SPECIAL PARALYSES.—Among the paralyses, some exercise a more unfavorable influence on locomotion than others. Thus, paralysis of the muscles of the trunk is more difficult to palliate, either by apparatus or by the efforts of the patient, than any paralysis of the limbs. Similarly, paralysis of the upper segments of a limb is more crippling than when confined to the lower. Partial paralysis of the muscles surrounding a joint is often (but not always) more liable to lead to deformity than total paralysis.

Influence of Neglect.—Apart from the influence of treatment in curing the paralysis, must be estimated in the prognosis the effect of care and watchfulness in limiting the disease and in averting many consequences, even of those which are incurable. The rescue of muscles only partially degenerated may often serve to compensate the inaction of those which are irretrievably ruined.

Ballet148 has recently called attention to the fact that in certain cases persons who had been attacked with an anterior poliomyelitis in childhood became predisposed to different forms of spinal disease. Four have been observed: (1) transitory congestion of the cord, causing paralysis of a day or two's duration; (2) an acute spinal paralysis of the form usually seen in adults; (3) subacute spinal paralysis; (4) progressive muscular atrophy. The author relates cases under each of these heads, and further quotes one related by Dejerine in 1882.149 The patient, a carpenter aged fifty-five and with an atrophic deformity of the foot, became suddenly paralyzed in the four limbs, trunk, and abdomen. The paralysis was complete in a month, was stationary for three months, then began to improve, and at the end of six months from the onset of the disease recovery was complete.

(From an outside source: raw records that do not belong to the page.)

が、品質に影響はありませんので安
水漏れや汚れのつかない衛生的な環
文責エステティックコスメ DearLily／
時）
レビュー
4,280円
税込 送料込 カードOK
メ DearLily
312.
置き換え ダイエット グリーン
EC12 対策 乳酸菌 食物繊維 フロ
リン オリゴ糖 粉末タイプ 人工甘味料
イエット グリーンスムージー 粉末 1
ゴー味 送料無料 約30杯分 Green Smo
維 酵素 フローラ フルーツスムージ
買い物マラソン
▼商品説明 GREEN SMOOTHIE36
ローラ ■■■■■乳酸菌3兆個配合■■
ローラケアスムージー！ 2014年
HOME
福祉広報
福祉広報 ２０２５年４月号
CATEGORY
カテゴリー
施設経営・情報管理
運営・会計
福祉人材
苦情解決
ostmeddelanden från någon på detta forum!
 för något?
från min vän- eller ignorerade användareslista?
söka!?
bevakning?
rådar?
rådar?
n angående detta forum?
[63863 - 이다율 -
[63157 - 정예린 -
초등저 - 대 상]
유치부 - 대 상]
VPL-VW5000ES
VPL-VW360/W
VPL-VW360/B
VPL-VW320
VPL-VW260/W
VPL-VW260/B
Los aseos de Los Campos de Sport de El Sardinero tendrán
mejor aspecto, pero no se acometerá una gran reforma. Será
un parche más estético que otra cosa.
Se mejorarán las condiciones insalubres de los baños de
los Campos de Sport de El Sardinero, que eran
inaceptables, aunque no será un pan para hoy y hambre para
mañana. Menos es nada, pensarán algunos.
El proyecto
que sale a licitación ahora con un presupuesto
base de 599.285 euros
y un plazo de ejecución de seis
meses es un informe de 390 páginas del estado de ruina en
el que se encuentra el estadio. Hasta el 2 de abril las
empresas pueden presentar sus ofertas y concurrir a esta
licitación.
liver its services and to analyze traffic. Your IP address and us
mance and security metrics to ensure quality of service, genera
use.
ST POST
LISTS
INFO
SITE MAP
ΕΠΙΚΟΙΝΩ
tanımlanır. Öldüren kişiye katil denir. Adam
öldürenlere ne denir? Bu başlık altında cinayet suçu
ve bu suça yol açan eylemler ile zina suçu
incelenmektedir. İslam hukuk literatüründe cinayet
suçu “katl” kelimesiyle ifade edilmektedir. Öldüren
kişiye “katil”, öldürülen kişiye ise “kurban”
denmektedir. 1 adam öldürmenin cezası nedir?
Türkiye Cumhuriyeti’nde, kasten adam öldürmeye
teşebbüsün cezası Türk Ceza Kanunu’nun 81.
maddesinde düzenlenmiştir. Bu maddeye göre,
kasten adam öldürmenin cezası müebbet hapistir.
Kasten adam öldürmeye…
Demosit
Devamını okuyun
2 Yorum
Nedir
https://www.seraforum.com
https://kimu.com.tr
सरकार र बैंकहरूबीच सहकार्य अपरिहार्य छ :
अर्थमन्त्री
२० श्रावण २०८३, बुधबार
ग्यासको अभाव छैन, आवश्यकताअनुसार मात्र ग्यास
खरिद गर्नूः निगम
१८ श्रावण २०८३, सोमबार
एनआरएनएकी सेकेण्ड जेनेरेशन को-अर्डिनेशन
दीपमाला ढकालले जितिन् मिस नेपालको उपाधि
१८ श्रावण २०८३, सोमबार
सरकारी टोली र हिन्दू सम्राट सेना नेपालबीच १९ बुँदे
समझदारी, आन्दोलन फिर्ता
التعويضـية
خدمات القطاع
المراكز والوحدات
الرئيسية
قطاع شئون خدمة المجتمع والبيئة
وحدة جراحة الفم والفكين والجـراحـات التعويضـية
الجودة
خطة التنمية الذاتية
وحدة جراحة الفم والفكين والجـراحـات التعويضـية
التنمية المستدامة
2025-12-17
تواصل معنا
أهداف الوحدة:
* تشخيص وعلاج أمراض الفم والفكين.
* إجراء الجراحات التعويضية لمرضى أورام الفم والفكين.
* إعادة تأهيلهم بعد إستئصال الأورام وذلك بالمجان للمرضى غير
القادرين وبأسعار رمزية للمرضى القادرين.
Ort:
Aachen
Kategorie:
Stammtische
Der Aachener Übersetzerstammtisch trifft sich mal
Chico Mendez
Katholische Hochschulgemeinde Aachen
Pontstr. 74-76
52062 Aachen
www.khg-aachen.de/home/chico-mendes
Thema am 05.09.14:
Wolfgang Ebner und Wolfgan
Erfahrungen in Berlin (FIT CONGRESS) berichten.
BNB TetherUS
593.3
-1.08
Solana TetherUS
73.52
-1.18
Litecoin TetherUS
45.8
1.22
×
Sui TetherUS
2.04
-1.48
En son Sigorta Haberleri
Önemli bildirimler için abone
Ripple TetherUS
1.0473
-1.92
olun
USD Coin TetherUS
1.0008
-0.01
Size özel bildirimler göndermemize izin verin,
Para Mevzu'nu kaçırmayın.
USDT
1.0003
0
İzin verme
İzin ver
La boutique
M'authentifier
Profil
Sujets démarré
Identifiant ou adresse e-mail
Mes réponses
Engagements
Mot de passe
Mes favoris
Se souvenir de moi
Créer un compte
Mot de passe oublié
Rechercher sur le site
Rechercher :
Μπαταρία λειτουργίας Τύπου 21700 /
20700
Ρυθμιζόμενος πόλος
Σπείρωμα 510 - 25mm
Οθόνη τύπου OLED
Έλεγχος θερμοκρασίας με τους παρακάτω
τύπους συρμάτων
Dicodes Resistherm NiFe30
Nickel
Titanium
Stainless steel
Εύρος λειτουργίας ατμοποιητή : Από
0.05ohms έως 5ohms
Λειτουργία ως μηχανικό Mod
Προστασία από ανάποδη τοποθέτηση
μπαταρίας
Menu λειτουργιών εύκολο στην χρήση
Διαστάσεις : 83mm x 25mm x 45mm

148 Revue de Médecine, 1884.

149 Revue de Médecine, 1882.

The observations of progressive muscular atrophy in persons bearing the stigmata of an infantile paralysis are quite numerous.150

150 Charcot, Soc. Biol., 1875, and Gaz. méd.; Seeligmüller (4 cases), in Gerhardt's Handbuch, 1880; Hayem, Bull. Soc. de Biol., 1879; Vulpian, Clinique méd. de la Charité, 1879; Pitres, new observation, quoted by Ballet in 1884.

The prognosis cannot be the same for cases where everything is done to avert malpositions and for those where all precautions are neglected. Thus, prolonged rest in bed favors pes equinus; the use of crutches necessitates flexion of the thigh and forced extension of the foot; locomotion without support tends to displace articulations by superincumbent weight, causing pes calcaneus, genu-recurvatum. Finally, compensatory deformities must be averted from sound parts, as scoliosis from shortening of the atrophied leg, equinus from passive shortening of the gastrocnemii through flexion of the leg, etc.